● **Source extract**
## BEGIN

The Settings page is where you configure the plugin to work with your Beancount ledger. Settings are organized into six tabs for easy navigation and configuration.


📋 Overview

Settings are accessible via Settings → Community Plugins → Beancount Ledger. The interface is organized into these tabs:

  1. General - Currency, automatic price fetching, and debug settings
  2. Connection - Beancount executable and system configuration
  3. File Organization - Structured layout options
  4. BQL - Query display preferences and editor settings
  5. Performance - Data fetch limits
  6. Backup - Backup and recovery settings

⚙️ General Tab

Operating Currency

  • Purpose: The primary currency for reporting and as the default in transaction forms.
  • Examples: USD, EUR, INR, GBP
  • Impact: All balance calculations and Net Worth displays use this currency as the base.
  • Validation: Validated as a valid 3-letter currency code on input.

Debug Mode

  • Purpose: Enable detailed logging to the browser console for troubleshooting.

## END

● **Work to do**
#1 Reproduce a portion of the Beancount Ledger settings text verbatim, beginning at the words "Operating Currency" and stopping after the words "code on input.".
#2 Write the next part of the Beancount Ledger settings text, picking up after its final sentence.

● **Supplied data**

## BEGIN

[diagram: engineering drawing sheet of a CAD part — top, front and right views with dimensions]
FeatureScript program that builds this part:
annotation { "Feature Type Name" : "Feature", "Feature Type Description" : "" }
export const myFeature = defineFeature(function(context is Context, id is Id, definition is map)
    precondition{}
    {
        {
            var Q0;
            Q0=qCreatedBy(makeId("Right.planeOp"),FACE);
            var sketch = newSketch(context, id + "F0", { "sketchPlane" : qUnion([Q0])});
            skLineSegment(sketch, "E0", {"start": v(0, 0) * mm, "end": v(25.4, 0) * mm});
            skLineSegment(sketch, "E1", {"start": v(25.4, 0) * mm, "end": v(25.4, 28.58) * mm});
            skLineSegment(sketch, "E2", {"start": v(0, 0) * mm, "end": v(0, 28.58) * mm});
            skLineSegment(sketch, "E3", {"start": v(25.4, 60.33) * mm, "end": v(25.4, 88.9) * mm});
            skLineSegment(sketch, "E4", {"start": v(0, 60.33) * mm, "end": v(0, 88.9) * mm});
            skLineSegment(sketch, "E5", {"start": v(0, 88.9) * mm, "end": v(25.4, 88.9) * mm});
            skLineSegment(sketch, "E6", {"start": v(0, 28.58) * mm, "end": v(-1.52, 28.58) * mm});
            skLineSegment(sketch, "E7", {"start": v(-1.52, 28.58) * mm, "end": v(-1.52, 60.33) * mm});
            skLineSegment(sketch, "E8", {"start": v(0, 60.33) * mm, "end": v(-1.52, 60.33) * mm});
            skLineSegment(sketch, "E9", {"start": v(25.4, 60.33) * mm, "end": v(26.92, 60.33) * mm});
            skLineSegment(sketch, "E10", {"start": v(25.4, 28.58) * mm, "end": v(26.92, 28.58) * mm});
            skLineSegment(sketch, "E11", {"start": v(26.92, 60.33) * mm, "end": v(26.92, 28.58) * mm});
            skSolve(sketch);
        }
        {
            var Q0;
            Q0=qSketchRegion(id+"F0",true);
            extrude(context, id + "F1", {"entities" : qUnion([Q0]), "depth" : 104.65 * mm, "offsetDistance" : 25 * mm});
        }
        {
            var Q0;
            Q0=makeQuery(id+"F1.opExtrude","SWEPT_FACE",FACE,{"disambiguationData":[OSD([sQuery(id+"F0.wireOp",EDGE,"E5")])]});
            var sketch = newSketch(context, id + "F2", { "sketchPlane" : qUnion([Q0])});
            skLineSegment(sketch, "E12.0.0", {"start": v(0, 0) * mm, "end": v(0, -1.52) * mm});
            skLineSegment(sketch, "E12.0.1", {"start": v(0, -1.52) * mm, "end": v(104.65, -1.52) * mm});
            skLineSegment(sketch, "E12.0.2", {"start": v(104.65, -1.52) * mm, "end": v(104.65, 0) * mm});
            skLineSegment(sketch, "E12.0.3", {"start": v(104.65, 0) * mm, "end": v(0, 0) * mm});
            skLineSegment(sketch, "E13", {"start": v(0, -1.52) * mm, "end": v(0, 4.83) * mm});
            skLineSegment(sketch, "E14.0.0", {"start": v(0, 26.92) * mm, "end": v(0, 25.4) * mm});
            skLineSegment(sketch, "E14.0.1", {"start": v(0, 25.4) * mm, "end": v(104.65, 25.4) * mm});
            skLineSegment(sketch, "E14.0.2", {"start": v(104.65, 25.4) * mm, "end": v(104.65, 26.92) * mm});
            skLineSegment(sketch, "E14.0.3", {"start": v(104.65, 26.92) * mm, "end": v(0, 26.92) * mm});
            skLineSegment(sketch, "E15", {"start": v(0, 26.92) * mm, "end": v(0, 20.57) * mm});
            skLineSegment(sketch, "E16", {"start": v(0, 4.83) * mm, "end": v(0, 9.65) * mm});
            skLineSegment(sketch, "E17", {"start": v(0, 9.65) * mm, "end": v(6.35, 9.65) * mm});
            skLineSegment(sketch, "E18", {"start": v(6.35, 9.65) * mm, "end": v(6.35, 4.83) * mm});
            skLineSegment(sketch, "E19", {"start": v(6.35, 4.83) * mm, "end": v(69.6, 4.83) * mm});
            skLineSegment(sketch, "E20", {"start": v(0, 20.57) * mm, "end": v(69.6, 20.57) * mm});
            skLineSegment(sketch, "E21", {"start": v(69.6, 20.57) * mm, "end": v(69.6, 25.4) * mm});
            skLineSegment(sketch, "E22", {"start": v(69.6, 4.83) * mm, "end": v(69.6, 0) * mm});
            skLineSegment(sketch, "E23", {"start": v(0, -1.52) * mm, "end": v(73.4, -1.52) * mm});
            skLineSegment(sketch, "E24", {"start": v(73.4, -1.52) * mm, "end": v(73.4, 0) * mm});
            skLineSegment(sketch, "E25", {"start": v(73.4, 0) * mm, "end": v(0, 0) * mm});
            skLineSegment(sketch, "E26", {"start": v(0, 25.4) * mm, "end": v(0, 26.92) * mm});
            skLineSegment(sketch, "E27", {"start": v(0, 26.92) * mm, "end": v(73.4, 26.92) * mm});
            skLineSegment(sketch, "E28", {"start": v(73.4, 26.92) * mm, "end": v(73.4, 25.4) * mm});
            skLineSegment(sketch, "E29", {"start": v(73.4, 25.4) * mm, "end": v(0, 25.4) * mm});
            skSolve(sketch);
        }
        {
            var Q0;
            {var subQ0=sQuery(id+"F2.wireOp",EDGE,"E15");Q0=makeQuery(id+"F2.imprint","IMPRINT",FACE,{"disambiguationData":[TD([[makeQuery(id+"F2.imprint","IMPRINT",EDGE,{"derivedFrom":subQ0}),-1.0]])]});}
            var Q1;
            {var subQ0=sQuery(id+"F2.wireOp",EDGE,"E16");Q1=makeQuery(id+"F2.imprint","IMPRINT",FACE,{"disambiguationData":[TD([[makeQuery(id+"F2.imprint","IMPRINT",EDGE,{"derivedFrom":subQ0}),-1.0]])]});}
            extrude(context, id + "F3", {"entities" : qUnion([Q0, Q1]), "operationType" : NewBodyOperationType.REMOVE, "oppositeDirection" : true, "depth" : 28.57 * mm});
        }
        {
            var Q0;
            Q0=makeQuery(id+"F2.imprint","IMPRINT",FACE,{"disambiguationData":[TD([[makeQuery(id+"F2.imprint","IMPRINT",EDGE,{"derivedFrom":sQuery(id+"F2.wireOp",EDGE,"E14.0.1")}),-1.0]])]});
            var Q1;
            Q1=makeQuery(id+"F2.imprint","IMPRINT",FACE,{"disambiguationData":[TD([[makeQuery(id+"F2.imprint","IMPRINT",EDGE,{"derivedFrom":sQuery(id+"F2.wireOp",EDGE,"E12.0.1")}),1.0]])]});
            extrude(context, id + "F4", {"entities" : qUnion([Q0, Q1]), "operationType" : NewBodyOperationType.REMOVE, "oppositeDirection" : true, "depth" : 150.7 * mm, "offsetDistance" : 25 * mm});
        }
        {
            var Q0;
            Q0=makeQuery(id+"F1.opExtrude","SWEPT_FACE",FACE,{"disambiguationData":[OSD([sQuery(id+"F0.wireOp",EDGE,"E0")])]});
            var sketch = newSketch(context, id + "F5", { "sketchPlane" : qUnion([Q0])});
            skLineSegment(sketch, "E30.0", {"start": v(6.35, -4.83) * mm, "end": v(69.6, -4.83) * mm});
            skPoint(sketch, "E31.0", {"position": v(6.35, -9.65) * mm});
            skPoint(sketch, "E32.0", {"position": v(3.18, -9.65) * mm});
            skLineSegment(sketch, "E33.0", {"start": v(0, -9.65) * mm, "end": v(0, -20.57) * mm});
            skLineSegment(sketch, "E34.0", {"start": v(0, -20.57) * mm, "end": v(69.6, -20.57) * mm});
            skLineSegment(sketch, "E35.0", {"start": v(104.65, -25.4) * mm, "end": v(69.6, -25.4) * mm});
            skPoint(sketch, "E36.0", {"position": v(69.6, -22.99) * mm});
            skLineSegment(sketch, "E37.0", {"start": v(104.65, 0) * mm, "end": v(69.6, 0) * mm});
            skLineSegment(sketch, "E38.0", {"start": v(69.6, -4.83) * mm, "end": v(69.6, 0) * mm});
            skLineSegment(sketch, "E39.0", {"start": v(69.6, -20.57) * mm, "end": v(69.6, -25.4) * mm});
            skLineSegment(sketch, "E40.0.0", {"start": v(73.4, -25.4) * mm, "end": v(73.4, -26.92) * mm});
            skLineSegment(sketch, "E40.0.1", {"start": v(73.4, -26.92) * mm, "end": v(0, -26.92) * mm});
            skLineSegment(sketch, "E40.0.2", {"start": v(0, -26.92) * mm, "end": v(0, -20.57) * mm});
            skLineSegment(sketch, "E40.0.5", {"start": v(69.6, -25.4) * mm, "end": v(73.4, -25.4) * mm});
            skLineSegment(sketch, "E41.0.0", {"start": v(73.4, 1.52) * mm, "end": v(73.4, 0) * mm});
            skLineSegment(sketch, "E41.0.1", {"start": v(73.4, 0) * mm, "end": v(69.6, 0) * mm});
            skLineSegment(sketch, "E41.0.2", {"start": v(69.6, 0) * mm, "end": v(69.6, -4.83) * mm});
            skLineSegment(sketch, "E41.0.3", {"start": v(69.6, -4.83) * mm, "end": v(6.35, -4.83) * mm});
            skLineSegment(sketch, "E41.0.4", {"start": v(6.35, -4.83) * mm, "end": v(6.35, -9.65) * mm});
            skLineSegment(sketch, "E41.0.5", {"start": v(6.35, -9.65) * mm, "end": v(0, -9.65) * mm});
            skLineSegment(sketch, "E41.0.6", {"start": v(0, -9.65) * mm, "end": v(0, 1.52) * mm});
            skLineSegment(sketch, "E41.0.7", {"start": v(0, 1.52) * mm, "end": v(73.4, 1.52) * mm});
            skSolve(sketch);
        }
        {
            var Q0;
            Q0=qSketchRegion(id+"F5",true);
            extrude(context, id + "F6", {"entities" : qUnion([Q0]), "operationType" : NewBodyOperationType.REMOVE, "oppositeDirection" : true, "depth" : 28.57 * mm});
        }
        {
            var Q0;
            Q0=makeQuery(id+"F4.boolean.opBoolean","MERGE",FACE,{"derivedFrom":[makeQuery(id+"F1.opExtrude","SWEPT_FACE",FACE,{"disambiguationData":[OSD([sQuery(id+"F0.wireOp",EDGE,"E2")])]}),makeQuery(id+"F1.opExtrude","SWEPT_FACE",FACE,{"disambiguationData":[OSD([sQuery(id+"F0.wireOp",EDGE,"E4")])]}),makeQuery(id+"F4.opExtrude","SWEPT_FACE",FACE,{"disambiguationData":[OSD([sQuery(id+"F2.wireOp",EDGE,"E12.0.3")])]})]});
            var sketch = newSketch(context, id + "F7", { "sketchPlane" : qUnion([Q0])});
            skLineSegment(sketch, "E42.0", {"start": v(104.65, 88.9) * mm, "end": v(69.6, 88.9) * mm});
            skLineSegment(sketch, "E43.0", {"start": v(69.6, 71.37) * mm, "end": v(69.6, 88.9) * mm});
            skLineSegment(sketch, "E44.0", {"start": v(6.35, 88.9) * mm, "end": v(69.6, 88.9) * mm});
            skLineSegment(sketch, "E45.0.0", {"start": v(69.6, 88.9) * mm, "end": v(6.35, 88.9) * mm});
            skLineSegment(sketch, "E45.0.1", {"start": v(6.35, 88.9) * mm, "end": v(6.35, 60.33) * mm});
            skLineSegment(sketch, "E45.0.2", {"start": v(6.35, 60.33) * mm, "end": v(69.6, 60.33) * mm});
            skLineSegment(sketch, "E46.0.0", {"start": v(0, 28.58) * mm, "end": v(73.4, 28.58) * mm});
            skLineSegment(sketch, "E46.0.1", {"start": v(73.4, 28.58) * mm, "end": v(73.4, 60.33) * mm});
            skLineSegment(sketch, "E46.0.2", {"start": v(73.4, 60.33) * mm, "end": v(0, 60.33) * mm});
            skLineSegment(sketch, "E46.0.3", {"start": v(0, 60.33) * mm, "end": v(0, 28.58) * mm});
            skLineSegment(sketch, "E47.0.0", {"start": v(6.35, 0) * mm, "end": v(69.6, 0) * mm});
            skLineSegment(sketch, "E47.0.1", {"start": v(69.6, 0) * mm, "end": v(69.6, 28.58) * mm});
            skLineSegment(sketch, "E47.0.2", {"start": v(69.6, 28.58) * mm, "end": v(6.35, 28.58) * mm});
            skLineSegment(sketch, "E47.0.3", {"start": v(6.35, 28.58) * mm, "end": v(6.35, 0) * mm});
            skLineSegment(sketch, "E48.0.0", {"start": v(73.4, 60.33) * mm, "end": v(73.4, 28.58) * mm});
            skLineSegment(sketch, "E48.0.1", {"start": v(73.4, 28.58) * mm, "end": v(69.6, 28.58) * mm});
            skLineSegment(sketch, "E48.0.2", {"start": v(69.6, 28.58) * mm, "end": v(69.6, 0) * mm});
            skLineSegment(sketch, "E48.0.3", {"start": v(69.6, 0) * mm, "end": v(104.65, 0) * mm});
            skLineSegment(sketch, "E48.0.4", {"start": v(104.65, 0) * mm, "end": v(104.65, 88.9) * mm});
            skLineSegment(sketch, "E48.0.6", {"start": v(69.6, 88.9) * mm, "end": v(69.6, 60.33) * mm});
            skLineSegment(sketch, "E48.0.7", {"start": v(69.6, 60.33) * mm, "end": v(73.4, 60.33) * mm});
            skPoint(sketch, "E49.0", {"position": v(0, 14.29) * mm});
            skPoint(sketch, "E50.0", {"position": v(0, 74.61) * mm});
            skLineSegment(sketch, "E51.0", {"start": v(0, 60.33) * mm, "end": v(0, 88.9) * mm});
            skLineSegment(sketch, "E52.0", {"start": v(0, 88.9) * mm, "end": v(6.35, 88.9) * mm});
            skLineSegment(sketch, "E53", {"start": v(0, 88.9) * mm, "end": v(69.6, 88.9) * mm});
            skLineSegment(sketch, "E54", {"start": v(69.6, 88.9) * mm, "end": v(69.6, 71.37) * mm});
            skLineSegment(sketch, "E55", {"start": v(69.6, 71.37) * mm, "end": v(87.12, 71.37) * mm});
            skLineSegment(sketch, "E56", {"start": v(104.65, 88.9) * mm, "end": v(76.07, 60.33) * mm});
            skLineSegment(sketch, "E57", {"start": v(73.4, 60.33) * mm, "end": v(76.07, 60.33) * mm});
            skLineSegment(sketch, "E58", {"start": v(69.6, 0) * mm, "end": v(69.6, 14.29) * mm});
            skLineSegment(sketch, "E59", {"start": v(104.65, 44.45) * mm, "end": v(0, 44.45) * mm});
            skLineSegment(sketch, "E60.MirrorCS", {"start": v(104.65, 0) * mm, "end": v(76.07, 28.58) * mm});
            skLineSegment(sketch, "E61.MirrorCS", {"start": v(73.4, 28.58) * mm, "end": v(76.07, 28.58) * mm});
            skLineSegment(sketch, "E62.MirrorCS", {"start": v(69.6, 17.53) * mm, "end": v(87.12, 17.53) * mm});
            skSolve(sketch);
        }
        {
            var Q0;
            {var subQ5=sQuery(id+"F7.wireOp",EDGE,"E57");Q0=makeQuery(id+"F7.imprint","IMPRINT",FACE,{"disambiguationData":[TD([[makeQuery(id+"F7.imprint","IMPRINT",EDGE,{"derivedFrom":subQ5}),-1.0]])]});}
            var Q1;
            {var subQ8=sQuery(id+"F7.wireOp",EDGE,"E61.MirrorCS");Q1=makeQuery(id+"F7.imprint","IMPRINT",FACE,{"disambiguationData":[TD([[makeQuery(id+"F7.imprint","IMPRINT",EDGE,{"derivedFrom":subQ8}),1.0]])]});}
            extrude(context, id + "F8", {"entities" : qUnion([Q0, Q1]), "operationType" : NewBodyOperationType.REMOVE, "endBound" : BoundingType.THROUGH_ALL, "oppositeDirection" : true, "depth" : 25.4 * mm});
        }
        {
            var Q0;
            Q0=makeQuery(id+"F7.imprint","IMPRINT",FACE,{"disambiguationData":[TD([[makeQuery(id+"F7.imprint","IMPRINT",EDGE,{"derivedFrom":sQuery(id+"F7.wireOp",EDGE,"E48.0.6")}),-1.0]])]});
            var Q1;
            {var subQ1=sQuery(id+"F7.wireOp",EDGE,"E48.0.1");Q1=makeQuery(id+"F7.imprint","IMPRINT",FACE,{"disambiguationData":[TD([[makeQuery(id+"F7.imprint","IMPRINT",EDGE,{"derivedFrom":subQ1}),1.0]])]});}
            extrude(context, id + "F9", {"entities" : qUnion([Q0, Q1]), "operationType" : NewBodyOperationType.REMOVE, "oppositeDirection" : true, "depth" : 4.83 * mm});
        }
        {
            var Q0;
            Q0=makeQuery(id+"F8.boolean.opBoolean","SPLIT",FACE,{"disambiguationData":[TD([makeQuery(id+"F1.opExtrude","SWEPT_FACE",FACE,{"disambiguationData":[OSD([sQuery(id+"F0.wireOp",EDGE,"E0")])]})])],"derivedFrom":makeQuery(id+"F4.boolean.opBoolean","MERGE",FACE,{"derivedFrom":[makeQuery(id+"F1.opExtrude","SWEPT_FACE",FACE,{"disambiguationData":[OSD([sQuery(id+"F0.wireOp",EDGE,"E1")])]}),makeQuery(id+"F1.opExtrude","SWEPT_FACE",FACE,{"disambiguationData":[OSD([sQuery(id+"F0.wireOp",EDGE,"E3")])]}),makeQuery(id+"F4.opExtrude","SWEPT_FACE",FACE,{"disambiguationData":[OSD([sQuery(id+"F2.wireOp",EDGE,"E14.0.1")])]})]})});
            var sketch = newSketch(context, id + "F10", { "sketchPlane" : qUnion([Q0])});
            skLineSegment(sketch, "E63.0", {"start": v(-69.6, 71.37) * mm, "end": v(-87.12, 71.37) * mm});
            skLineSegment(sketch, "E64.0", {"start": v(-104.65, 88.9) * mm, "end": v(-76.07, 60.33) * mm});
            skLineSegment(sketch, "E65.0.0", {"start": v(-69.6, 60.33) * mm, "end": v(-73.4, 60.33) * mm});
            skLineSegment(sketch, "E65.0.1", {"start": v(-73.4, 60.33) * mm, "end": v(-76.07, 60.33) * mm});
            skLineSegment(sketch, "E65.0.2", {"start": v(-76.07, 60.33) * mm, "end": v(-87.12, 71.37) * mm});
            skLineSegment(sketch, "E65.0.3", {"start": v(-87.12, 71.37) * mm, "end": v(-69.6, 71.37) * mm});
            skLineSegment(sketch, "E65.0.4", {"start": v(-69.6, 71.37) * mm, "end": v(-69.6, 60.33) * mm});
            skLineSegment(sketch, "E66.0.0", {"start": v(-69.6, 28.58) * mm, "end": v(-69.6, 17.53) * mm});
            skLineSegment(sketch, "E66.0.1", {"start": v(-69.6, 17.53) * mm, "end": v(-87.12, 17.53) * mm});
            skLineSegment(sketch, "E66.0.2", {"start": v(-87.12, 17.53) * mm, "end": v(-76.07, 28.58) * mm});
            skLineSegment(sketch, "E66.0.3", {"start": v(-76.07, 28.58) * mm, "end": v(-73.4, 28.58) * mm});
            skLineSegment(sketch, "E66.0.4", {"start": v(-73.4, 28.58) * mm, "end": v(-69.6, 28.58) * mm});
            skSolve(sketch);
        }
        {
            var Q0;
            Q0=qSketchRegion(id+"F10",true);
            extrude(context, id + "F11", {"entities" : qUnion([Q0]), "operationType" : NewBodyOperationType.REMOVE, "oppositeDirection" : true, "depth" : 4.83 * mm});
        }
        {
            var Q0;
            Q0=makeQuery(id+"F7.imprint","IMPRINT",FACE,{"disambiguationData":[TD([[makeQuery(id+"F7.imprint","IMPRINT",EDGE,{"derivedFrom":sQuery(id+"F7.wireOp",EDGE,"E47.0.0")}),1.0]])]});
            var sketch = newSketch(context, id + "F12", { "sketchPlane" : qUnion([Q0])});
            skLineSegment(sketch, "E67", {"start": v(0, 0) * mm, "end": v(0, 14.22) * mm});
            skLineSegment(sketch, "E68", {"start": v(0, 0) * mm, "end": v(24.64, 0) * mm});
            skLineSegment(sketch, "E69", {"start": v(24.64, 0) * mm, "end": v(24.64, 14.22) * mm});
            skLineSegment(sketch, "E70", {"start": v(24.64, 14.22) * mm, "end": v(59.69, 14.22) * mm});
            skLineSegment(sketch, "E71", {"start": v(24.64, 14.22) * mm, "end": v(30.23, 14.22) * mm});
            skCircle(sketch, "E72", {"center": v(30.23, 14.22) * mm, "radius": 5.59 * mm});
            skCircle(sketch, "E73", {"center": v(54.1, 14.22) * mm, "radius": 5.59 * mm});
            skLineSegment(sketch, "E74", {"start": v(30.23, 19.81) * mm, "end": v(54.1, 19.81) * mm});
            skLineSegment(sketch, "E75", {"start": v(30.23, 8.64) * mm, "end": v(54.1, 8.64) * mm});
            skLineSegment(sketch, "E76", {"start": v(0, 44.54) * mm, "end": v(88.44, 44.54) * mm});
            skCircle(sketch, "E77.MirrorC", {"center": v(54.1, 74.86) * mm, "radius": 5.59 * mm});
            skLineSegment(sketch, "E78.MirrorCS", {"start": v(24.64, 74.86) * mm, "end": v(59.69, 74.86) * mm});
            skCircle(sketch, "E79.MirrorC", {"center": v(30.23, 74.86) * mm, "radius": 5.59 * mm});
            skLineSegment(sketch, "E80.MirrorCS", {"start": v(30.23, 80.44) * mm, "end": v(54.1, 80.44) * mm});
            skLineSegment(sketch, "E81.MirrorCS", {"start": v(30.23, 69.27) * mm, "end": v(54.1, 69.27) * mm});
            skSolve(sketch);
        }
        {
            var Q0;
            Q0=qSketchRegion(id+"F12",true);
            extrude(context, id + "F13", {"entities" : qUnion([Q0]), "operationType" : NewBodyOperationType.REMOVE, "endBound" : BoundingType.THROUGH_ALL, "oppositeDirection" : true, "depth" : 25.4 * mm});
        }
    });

## END

● **Responses to the exercise**
#1
Operating Currency

  • Purpose: The primary currency for reporting and as the default in transaction forms.
  • Examples: USD, EUR, INR, GBP
  • Impact: All balance calculations and Net Worth displays use this currency as the base.
  • Validation: Validated as a valid 3-letter currency code on input.

#2
  • When to Enable: If you encounter issues and need to inspect what the plugin is doing.
  • Access Logs: Open Obsidian's Developer Console with Ctrl+Shift+I (Windows/Linux) or Cmd+Option+I (macOS).
  • Output Prefix: Plugin logs are prefixed with [Beancount] for easy filtering.

Automatic Price Fetching

This section controls how the plugin runs bean-price to keep your commodity prices up to date.

  • Enable automatic price fetching: When enabled, the plugin runs bean-price <ledger> at a regular interval, extracts price directives from stdout, and appends any new ones to prices.beancount (duplicates are skipped automatically).
  • Fetch interval (hours): How frequently the automatic fetch runs (default: 24 hours).
  • Last automatic fetch: Displays when the most recent automatic fetch ran, shown as a relative time (e.g., 2 hours ago).

Tip: You can also trigger a manual fetch at any time via Command Palette → "Fetch Commodity Prices".

See the Automated Price Fetching guide for details on annotating commodities with price sources.


🔌 Connection Tab

This tab manages the connection between the plugin and your Beancount installation.

Automatic System Detection

On startup, the plugin automatically detects:

  • Python Executable: Searches PATH and standard installation locations for Python 3.
  • Beancount Installation: Verifies bean-query command is available.
  • Beancount File: Finds your main ledger file (if it was previously configured).
  • WSL Availability: Checks if Windows Subsystem for Linux is running (for Windows users).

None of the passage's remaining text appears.